→ WHAT YOU WILL DO:
Output all of the listing, leaving every line exactly as written.

→ INPUT MATERIAL:
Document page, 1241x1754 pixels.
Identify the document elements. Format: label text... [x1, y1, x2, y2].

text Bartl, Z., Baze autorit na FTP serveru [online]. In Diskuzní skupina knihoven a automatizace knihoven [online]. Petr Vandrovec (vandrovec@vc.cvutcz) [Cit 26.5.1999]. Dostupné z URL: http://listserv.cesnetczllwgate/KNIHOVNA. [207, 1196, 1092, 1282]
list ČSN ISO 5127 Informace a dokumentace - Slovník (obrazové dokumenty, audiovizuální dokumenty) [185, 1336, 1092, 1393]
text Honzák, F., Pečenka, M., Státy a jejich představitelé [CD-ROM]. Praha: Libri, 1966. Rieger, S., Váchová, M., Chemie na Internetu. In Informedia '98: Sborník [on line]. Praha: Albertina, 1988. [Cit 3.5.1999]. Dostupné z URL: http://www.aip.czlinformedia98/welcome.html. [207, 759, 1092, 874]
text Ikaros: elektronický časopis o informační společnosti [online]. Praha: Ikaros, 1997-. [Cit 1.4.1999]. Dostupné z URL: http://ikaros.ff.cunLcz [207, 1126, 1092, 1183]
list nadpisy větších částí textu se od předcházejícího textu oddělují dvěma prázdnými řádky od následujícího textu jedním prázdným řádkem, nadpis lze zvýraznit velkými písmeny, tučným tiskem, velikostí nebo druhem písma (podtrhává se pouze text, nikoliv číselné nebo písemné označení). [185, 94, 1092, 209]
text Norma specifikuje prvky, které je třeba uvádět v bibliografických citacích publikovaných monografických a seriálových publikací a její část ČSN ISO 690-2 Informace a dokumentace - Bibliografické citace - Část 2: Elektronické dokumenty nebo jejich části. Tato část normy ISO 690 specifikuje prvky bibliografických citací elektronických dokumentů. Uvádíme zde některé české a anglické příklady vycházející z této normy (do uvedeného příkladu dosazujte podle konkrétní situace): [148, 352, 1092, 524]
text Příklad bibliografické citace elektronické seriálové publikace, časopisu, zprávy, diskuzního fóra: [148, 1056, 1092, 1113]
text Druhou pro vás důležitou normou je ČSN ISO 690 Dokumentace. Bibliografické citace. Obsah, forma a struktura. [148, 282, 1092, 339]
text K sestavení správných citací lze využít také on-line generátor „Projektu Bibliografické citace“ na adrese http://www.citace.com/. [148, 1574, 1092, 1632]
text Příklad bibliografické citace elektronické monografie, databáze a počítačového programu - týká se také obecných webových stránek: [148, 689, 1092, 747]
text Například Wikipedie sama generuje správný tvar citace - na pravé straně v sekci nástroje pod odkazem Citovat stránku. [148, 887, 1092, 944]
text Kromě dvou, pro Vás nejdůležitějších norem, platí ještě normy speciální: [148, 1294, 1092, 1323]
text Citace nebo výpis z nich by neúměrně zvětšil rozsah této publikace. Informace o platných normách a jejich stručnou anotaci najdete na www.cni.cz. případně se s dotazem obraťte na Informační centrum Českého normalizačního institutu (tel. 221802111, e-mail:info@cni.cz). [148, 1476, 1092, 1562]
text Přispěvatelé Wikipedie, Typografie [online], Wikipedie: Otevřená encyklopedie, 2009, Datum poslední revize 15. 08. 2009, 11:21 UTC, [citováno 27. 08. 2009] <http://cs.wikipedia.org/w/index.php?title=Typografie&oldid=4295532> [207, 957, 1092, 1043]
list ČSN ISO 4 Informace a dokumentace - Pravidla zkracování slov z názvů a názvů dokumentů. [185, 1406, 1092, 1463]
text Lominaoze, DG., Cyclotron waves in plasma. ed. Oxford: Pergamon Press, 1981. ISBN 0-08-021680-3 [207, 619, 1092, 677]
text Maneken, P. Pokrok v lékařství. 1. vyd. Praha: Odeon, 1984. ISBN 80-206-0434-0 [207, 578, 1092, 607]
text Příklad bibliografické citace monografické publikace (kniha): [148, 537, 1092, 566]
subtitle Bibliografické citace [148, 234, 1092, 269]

→ ANSWER TO THE PROBLEM:
Document page, 1241x1754 pixels.
Identify the document elements. Format: label text... [x1, y1, x2, y2].

text Bartl, Z., Baze autorit na FTP serveru [online]. In Diskuzní skupina knihoven a automatizace knihoven [online]. Petr Vandrovec (vandrovec@vc.cvutcz) [Cit 26.5.1999]. Dostupné z URL: http://listserv.cesnetczllwgate/KNIHOVNA. [207, 1196, 1092, 1282]
list ČSN ISO 5127 Informace a dokumentace - Slovník (obrazové dokumenty, audiovizuální dokumenty) [185, 1336, 1092, 1393]
text Honzák, F., Pečenka, M., Státy a jejich představitelé [CD-ROM]. Praha: Libri, 1966. Rieger, S., Váchová, M., Chemie na Internetu. In Informedia '98: Sborník [on line]. Praha: Albertina, 1988. [Cit 3.5.1999]. Dostupné z URL: http://www.aip.czlinformedia98/welcome.html. [207, 759, 1092, 874]
text Ikaros: elektronický časopis o informační společnosti [online]. Praha: Ikaros, 1997-. [Cit 1.4.1999]. Dostupné z URL: http://ikaros.ff.cunLcz [207, 1126, 1092, 1183]
list nadpisy větších částí textu se od předcházejícího textu oddělují dvěma prázdnými řádky od následujícího textu jedním prázdným řádkem, nadpis lze zvýraznit velkými písmeny, tučným tiskem, velikostí nebo druhem písma (podtrhává se pouze text, nikoliv číselné nebo písemné označení). [185, 94, 1092, 209]
text Norma specifikuje prvky, které je třeba uvádět v bibliografických citacích publikovaných monografických a seriálových publikací a její část ČSN ISO 690-2 Informace a dokumentace - Bibliografické citace - Část 2: Elektronické dokumenty nebo jejich části. Tato část normy ISO 690 specifikuje prvky bibliografických citací elektronických dokumentů. Uvádíme zde některé české a anglické příklady vycházející z této normy (do uvedeného příkladu dosazujte podle konkrétní situace): [148, 352, 1092, 524]
text Příklad bibliografické citace elektronické seriálové publikace, časopisu, zprávy, diskuzního fóra: [148, 1056, 1092, 1113]
text Druhou pro vás důležitou normou je ČSN ISO 690 Dokumentace. Bibliografické citace. Obsah, forma a struktura. [148, 282, 1092, 339]
text K sestavení správných citací lze využít také on-line generátor „Projektu Bibliografické citace“ na adrese http://www.citace.com/. [148, 1574, 1092, 1632]
text Příklad bibliografické citace elektronické monografie, databáze a počítačového programu - týká se také obecných webových stránek: [148, 689, 1092, 747]
text Například Wikipedie sama generuje správný tvar citace - na pravé straně v sekci nástroje pod odkazem Citovat stránku. [148, 887, 1092, 944]
text Kromě dvou, pro Vás nejdůležitějších norem, platí ještě normy speciální: [148, 1294, 1092, 1323]
text Citace nebo výpis z nich by neúměrně zvětšil rozsah této publikace. Informace o platných normách a jejich stručnou anotaci najdete na www.cni.cz. případně se s dotazem obraťte na Informační centrum Českého normalizačního institutu (tel. 221802111, e-mail:info@cni.cz). [148, 1476, 1092, 1562]
text Přispěvatelé Wikipedie, Typografie [online], Wikipedie: Otevřená encyklopedie, 2009, Datum poslední revize 15. 08. 2009, 11:21 UTC, [citováno 27. 08. 2009] <http://cs.wikipedia.org/w/index.php?title=Typografie&oldid=4295532> [207, 957, 1092, 1043]
list ČSN ISO 4 Informace a dokumentace - Pravidla zkracování slov z názvů a názvů dokumentů. [185, 1406, 1092, 1463]
text Lominaoze, DG., Cyclotron waves in plasma. ed. Oxford: Pergamon Press, 1981. ISBN 0-08-021680-3 [207, 619, 1092, 677]
text Maneken, P. Pokrok v lékařství. 1. vyd. Praha: Odeon, 1984. ISBN 80-206-0434-0 [207, 578, 1092, 607]
text Příklad bibliografické citace monografické publikace (kniha): [148, 537, 1092, 566]
subtitle Bibliografické citace [148, 234, 1092, 269]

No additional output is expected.